De stadsbeiaardier van Den Haag

De stadsbeiaardier van Den Haag

Het is te doen hebben met de muzikant, die om zijn muziek uit te voeren, eerst 321 treden moet beklimmen om dan het grootste en zwaarste muziekinstrument ter wereld te bespelen, en dat altijd live. Maar het meest moeilijke is eigenlijk dat hij er nooit op kan oefenen! Daarnaast is het leuk om te weten dat het een typisch Nederlands muziekinstrument is. We hebben het over de beiaardier van de carillons van Den Haag: Gijsbert Kok

De stadsbeiaardier

Gijsbert Kok is sinds 2012 de stadsbeiaardier van de Gemeente Den Haag, dat houdt in dat hij het carillon bespeelt op de Toren van de Grote Kerk of Sint Jacobstoren op elke maandag, woensdag en vrijdag tussen 12 en 13uur en ook het carillon van de Oude Kerk in Scheveningen (met maar 75 treden te beklimmen) op de zaterdagen van 11 tot 12 uur en woensdagen van 14.30 tot 15.30 uur. Hij is de 21ste stadsbeiaardier van een lijst die terug gaat tot 1590.

Weten wat de klok slaat

Gijsbert is opgeleid als organist, maar na zijn militaire dienst heeft hij het roer omgegooid, want als organist kan je maar moeilijk je brood verdienen. Hij heeft toen de opleiding aan de beiaardschool in Amersfoort voltooid. Hij is ook leraar aan het Codarts te Rotterdam in muziektheoretische vakken: harmonieleer, contrapunt, analyse en solfège. Hij arrangeert dan ook regelmatig stukken voor carillon vanuit muziekstukken voor allerlei instrumenten en bekende composities. Bijvoorbeeld laatst op 11 maart werd er een uur lang de muziek van Golden Earring uitgevoerd. Het is niet makkelijk, want elke klok heeft een andere grootte, klinkt luider en daarnaast moet de galm voldoende uitgezongen zijn, voordat de volgende klok wordt aangeslagen, anders gaat alles door elkaar heen en is het geluid niet mooi. Je moet toch echt weten wat het klokje slaat.

Herkomst van de naam

De beiaardier speelt op een carillon, zeggen de vakmensen. Maar de echte oud-nederlandse naam is het klokkenspel. Het woord beiaard is Belgische en carillon is weer Frans. ‘Beiaard’ zou komen van het Duitse werkwoord ‘beieren’, wat zoiets is als het geluid van de klokken dat door elkaar heen gaat. En met deze uitleg hoor je het zelf waarschijnlijk ook behoorlijk beieren.
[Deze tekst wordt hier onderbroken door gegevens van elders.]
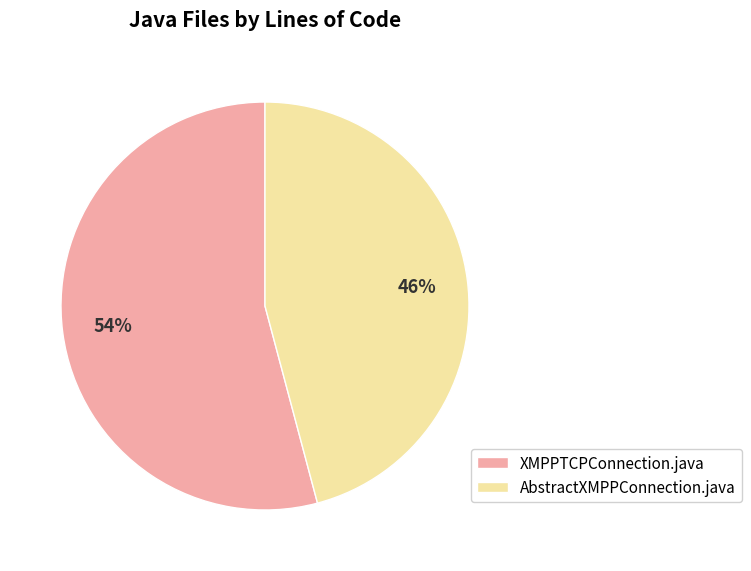

Does any single category account for the majority?

Yes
Hagenezen en de Grote Toren

Als echte Hagenees word je geboren onder de Toren. Dat stond ergens geschreven in de Gemeentewet: men behoort tot de Haagse gemeente tot daar waar het klokkenspel van de Toren was te horen. De Haagse Toren werd gebouw tussen ongeveer 1420 en 1424 op de hogere gelegen tweede duinenrij. Zij stond los van de kleinere ernaast gelegen kapel of kerk en moet aanvankelijk hebben gediend als waaktoren: het grafelijke Binnenhof was immers dichtbij. Naderhand is de kapel vergroot tot kerk en aan de toren gebouwd. Vanaf de 14e eeuw werd in rijkere steden de wachttorens verfraaid met een klokkenspel en na het gereedkomen van de toren bij de Grote Kerk omstreeks 1424 werd een nieuwe vorm van klokgebruik, dat binnen de Nederlanden in gebruik was gekomen, geplaatst, namelijk een uurwerk met een voorslag. Dit moet op den duur eveneens handmatig met behulp van een klavier zijn bespeeld. Eeuwenlang werd het spel gespeeld op marktdagen. Uit de instructie, opgesteld op 22 januari 1742, blijkt dat er op de maandag en de vrijdag vanaf 11 uur tenminste 1 uur moest worden gespeeld.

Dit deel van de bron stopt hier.